N’Guigmi est une ville garnison d’importance stratégique dans la région de Diffa, une zone qui borde le Lac Tchad. Cette vaste étendue d’eau et de marécages, partagée par le Nigeria, le Cameroun, le Niger et le Tchad, est devenue, depuis 2009, un sanctuaire pour les groupes extrémistes, abritant à la fois des combattants de Boko Haram et de l’État islamique en Afrique de l’Ouest (ISWAP).
« Une dizaine de soldats ont été tués lors de cette attaque lancée vendredi matin par Boko Haram aux abords de N’Guigmi », a confié un habitant local, sous couvert d’anonymat pour sa sécurité. Il a ajouté que « des assaillants ont également été neutralisés » et que « l’armée nigérienne mène des opérations de ratissage dans la zone ».

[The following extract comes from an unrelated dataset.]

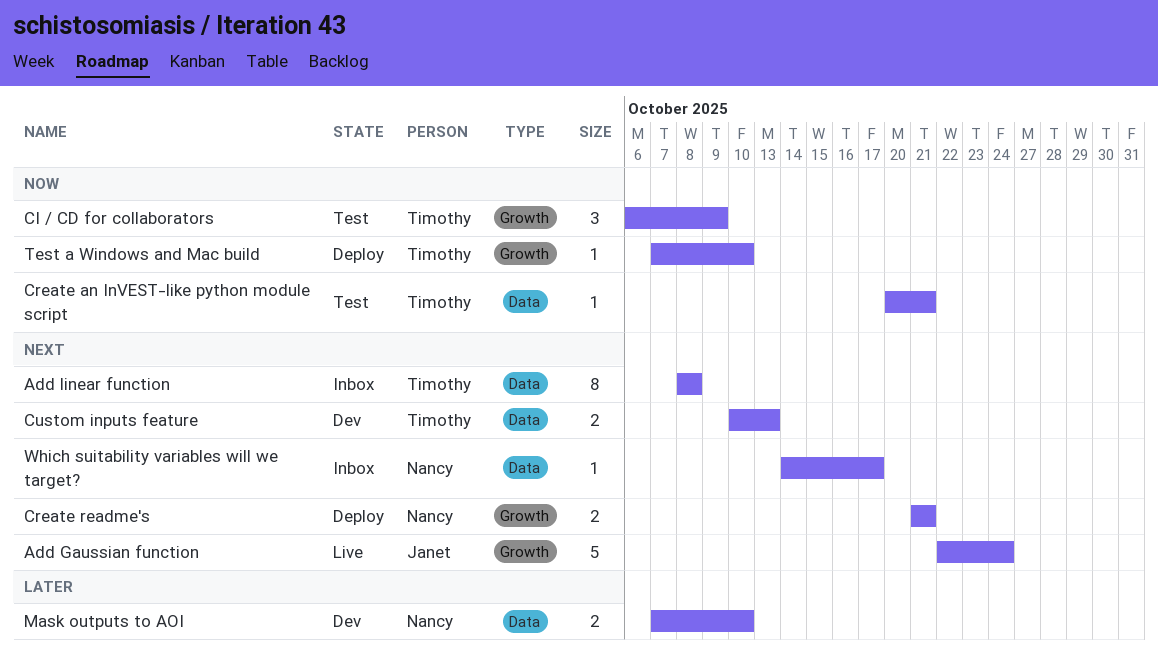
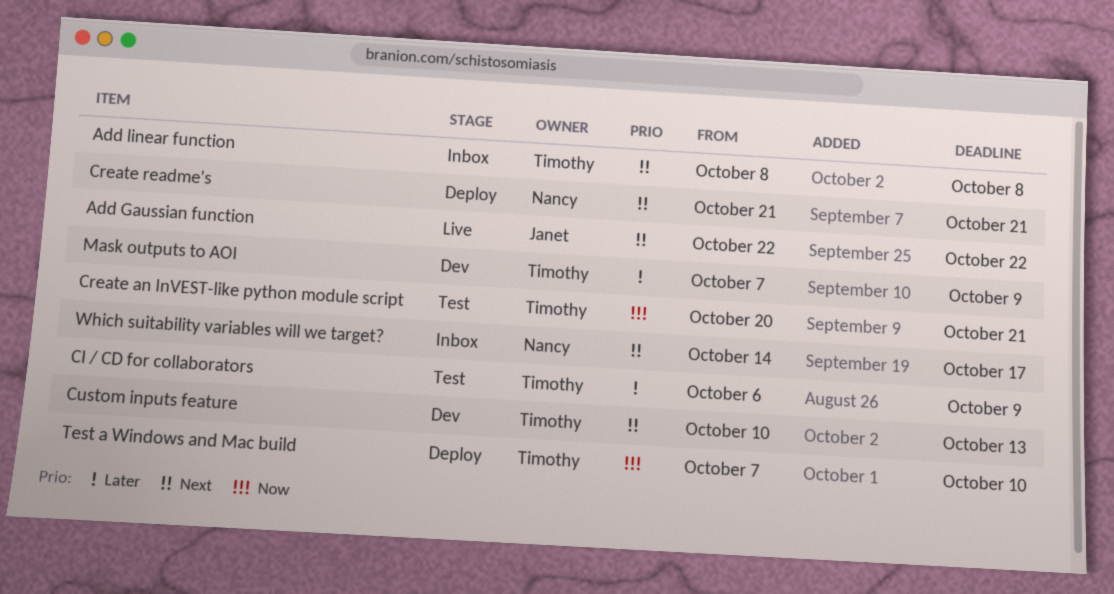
Add Gaussian function, due: Oct 24 -> Oct 22
CI / CD for collaborators, priority: Now -> Later
Mask outputs to AOI, owner: Nancy -> Timothy
Mask outputs to AOI, due: Oct 10 -> Oct 9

Hommage aux défenseurs de la nation
Des informations relayées par des habitants de N’Guigmi sur les plateformes sociales ont confirmé l’attaque, précisant que « dix militaires et quatre éléments de la Garde nationale ont été tués ».

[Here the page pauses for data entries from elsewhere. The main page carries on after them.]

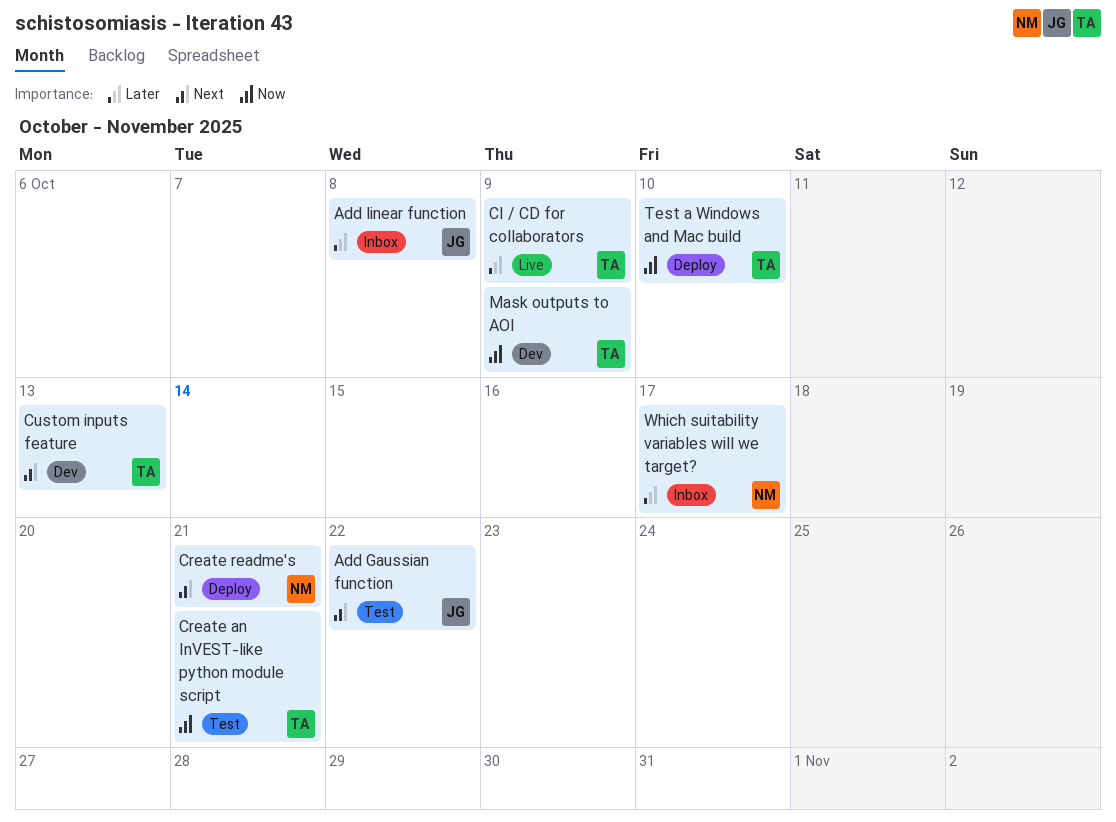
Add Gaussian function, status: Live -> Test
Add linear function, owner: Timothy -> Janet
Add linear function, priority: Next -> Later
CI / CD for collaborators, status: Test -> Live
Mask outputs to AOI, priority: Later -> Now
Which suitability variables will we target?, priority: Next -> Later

L’Agence nigérienne de presse (ANP) a corroboré ces faits, sans fournir de bilan précis, indiquant que les victimes « ont péri à la suite d’une agression perpétrée par des membres de la secte Boko Haram en périphérie de la ville de N’Guigmi ».
Quelques heures après l’assaut, le général Mahamadou Ibrahim Bagadoma, gouverneur de la région de Diffa, s’est rendu à N’Guigmi pour assister à l’inhumation des « éléments des Forces de défense et de sécurité tombés les armes à la main pour la défense de la patrie », a précisé l’ANP.
La lutte contre le djihadisme au Sahel
L’insurrection djihadiste a déjà causé la mort de milliers d’individus et le déplacement de millions d’autres, en particulier dans le nord-est du Nigeria. Les violences se sont propagées aux pays voisins, notamment le Niger, le Tchad et le Cameroun, les poussant à réactiver leur Force Multinationale Mixte, créée en 1994 pour coordonner la riposte.
En réponse aux attaques meurtrières de Boko Haram contre ses forces armées, le Tchad avait mené, à la mi-mai, des frappes aériennes et des opérations terrestres ciblées contre les positions de Boko Haram sur les îles reculées du Lac Tchad, bénéficiant du soutien du Nigeria et du Niger.
Dans sa partie occidentale, le Niger fait également face à une recrudescence des violences meurtrières de groupes djihadistes liés à Al-Qaida et à l’organisation État islamique. Le régime militaire, au pouvoir depuis juillet 2023, continue de lutter pour endiguer cette insécurité persistante sur son territoire.